The fare was simple but good – burgers and chips, goulash and rice, bacon and pineapple on toast, accompanied by pots of proper tea – and reasonably priced. Many meals were served without any expectation of payment. A homely touch was added by a spray of fresh flowers on each table.

People were not hired at Gaj’s but taken on for a week on a probationary basis, after which the staff would decide collectively whether to ask the person to stay.

Advertising was mainly by word of mouth, though the occasional advertisement appeared in print with the slogan “All the best spies eat at Gaj’s”.

And indeed the Special Branch kept a close eye on the comings and goings at the restaurant.

Margaret Gaj retired in April 1980. She pinned a notice to the door thanking customers for their support, adding that she often felt like charging half of them twice as much if it wasn’t for the fact that the other half were usually penniless: “It’s not easy to be a socialist in a capitalist society”.

Máirín de Búrca wrote at the time: “A whole generation of political activists have reason to be grateful to Margaret Gaj – not just for her unfailing personal and, at times, financial support – but for the home-away-from-home atmosphere furnished by the restaurant.”

Mary Maher this week remembered a “kind-hearted and formidable” woman, who passionately believed in the right to protest.
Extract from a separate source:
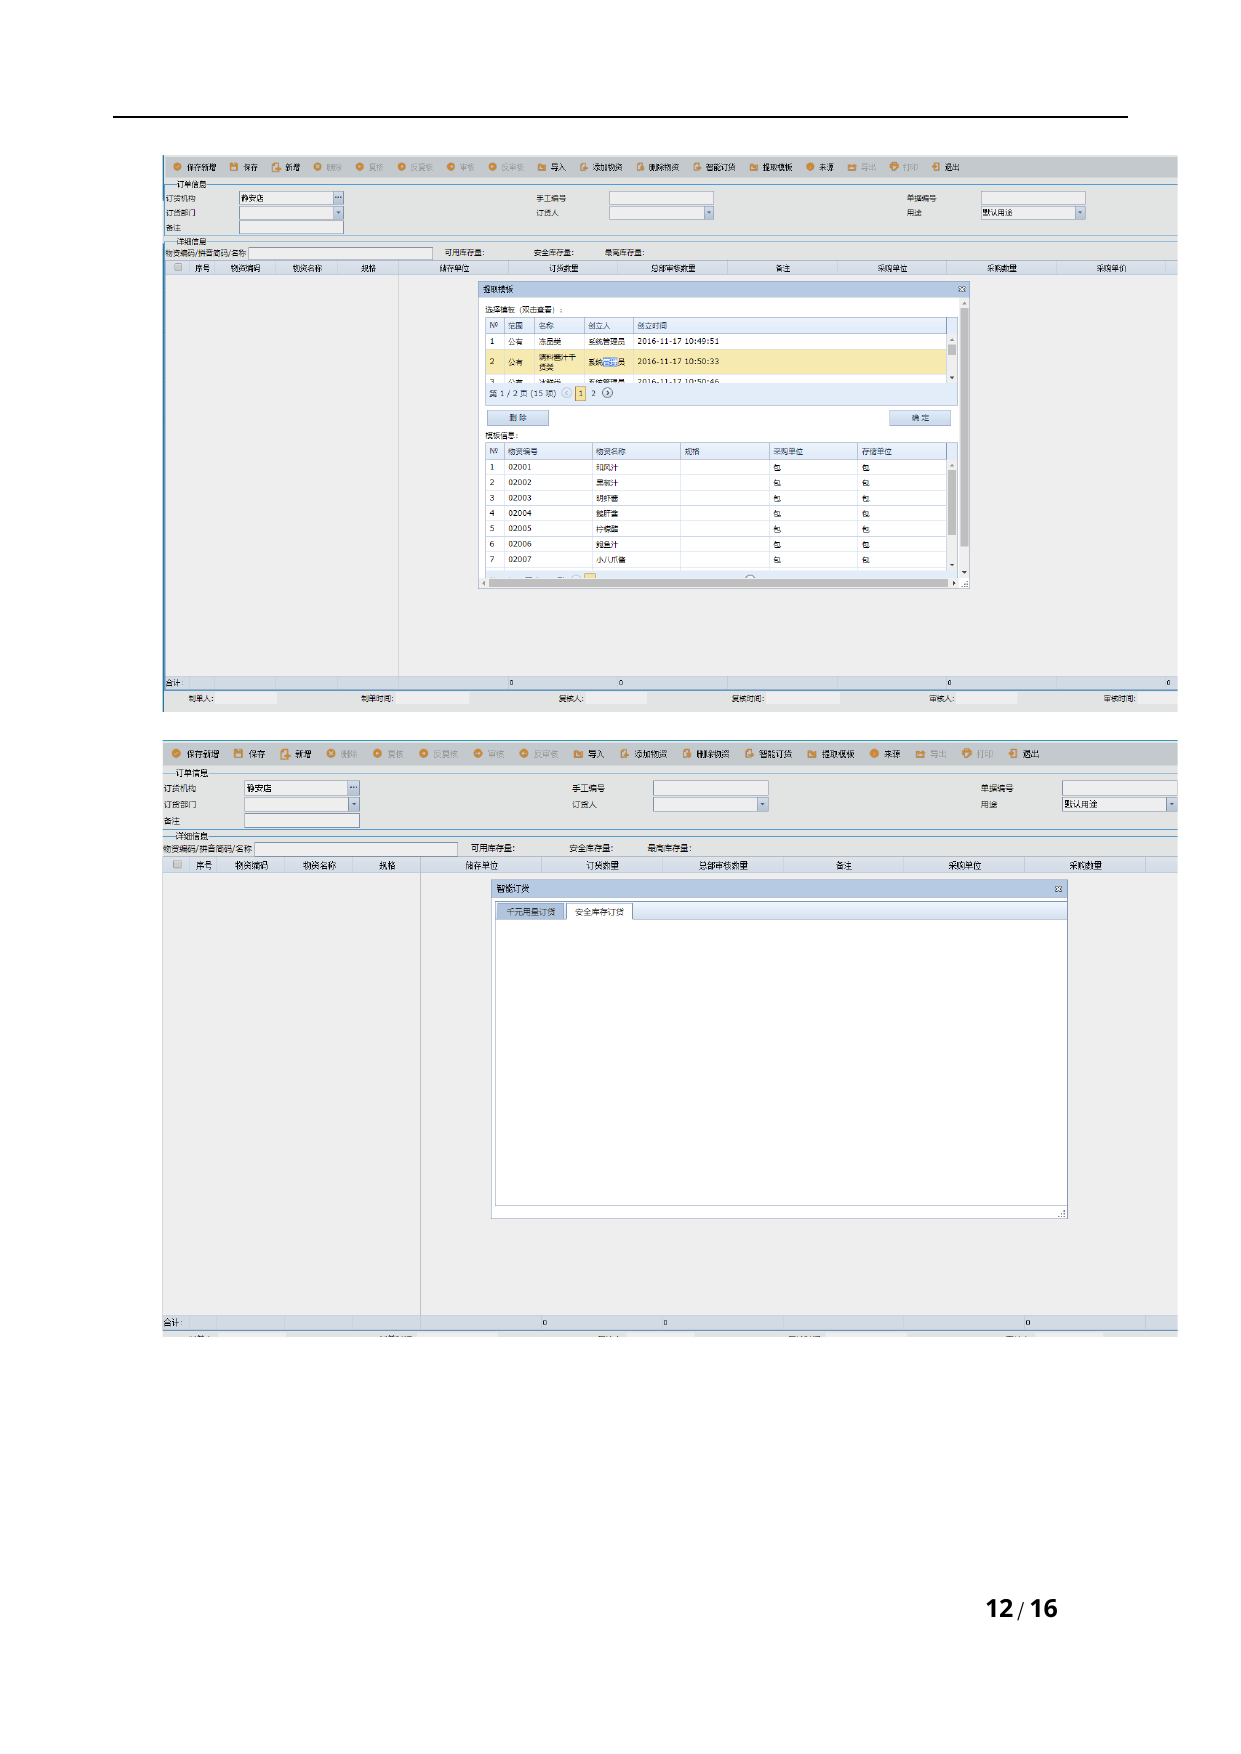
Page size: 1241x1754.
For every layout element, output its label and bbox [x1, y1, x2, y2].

picture [162, 155, 1178, 712]
picture [162, 740, 1178, 1337]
From an Irish background, she was born Margaret Dunlop in Edinburgh in 1919, and trained in domestic economy. A member of the Independent Labour Party, she was a pacifist and when the second World War broke out she declared herself a conscientious objector.

She became a nurse in a hospital in Stirling, but was sacked for insubordination. She did not like the way the patients were treated, and made her feelings known.

She married a patient, Boleslaw Gaj, a Polish soldier who had been captured when the Germans invaded Poland but escaped and served as an electrician with the RAF. She decided in 1947 to use a legacy from an uncle to buy a farm in Baltinglass, Co. Wicklow. However, the farm, and a restaurant she opened, failed to prosper.

The couple moved to Dublin, where she opened a restaurant in Molesworth Street. She later moved to premises in Baggot Street.

She joined the Labour Party and campaigned for Noel Browne. In time she became disillusioned and thereafter steered clear of party political involvement.

She supported the Dublin Housing Action Committee, an alliance of left-wing groups and concerned citizens which highlighted the need to address the capital city’s housing crisis.

She became involved with Reform, which campaigned to end corporal punishment in schools. A member of the Living City Group, which sought to place communities at the heart of Dublin, she also was active in the Irish Voice on Vietnam.

In time she came to devote most of her energies to the Prisoners Rights Organisation, which worked to reform the Irish prison system.

She and her son Wladek, with others, were sentenced to a year’s imprisonment for picketing the court to draw attention to the plight of a prisoner who had made numerous suicide attempts. On appeal, however, they were given the benefit of the Probation Act.

Recognised as an excellent organiser, she also possessed a cunning inventiveness.

Once, she cosseted a motherless non-national through nine months of a first pregnancy and ran a lottery on the timing of the birth and the gender of the baby to raise £35 for striking cement workers.

Known for plain speaking, she said: “I have cut myself away from a lot of people because of my caustic tongue. One ceases to be asked to parties. Sometimes one is asked by people who want a little blood sport.”

In this newspaper in 1976 she named as her heroes Pope John XXIII and Mao Tse Tung.

Predeceased by her husband, she is survived by her sons Wladek and Tadek.